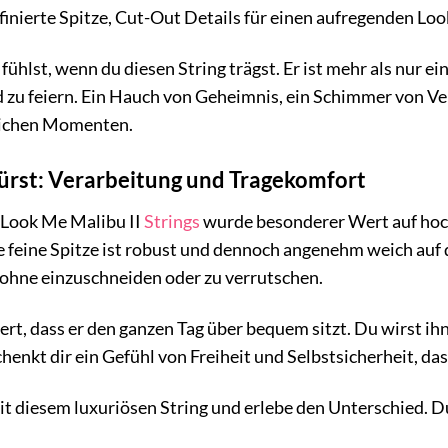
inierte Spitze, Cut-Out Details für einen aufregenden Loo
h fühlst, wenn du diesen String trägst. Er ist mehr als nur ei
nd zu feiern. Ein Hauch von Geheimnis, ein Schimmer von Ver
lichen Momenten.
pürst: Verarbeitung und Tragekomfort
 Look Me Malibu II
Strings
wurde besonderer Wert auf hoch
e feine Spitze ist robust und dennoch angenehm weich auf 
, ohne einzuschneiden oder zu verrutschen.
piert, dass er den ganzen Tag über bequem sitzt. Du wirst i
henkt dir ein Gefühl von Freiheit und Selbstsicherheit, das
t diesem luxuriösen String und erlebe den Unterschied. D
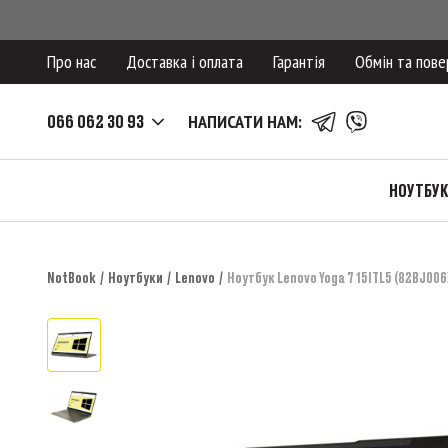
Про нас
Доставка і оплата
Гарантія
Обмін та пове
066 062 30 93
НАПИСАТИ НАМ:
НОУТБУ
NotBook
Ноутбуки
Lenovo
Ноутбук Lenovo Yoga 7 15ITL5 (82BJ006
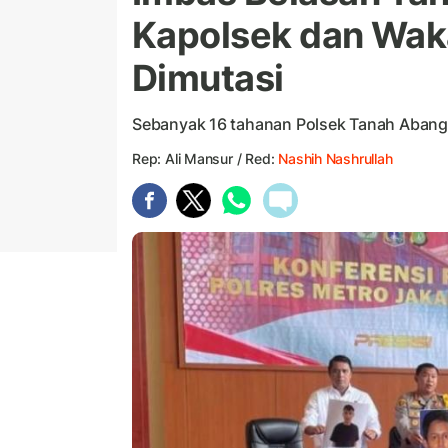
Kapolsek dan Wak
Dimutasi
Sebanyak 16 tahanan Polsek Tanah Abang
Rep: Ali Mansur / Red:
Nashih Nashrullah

* * *

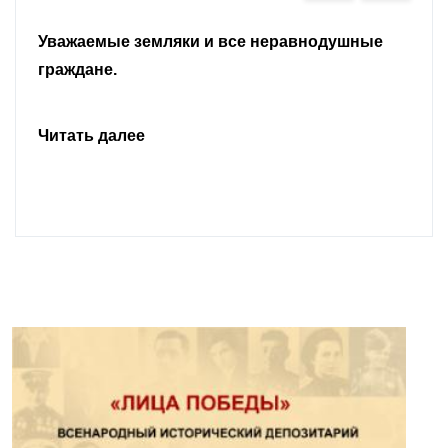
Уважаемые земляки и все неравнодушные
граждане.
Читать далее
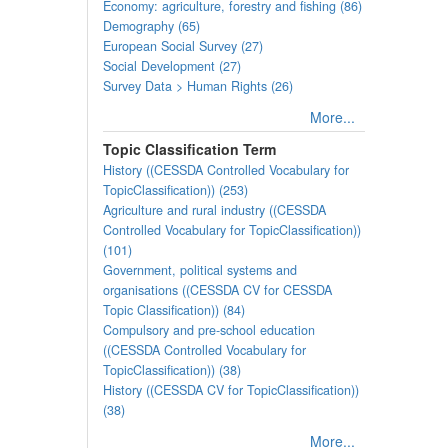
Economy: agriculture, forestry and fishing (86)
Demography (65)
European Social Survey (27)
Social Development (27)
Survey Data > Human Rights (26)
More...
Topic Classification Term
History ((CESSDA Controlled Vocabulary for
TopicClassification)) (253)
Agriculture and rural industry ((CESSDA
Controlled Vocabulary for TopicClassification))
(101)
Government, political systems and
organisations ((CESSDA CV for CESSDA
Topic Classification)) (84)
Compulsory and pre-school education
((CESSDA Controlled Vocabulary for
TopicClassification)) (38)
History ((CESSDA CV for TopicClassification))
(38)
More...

### WHAT IS BEING ASKED:
When a line above contains the string "Social", copy that line.

### RESPONSE TO THIS EXERCISE:
European Social Survey (27)
Social Development (27)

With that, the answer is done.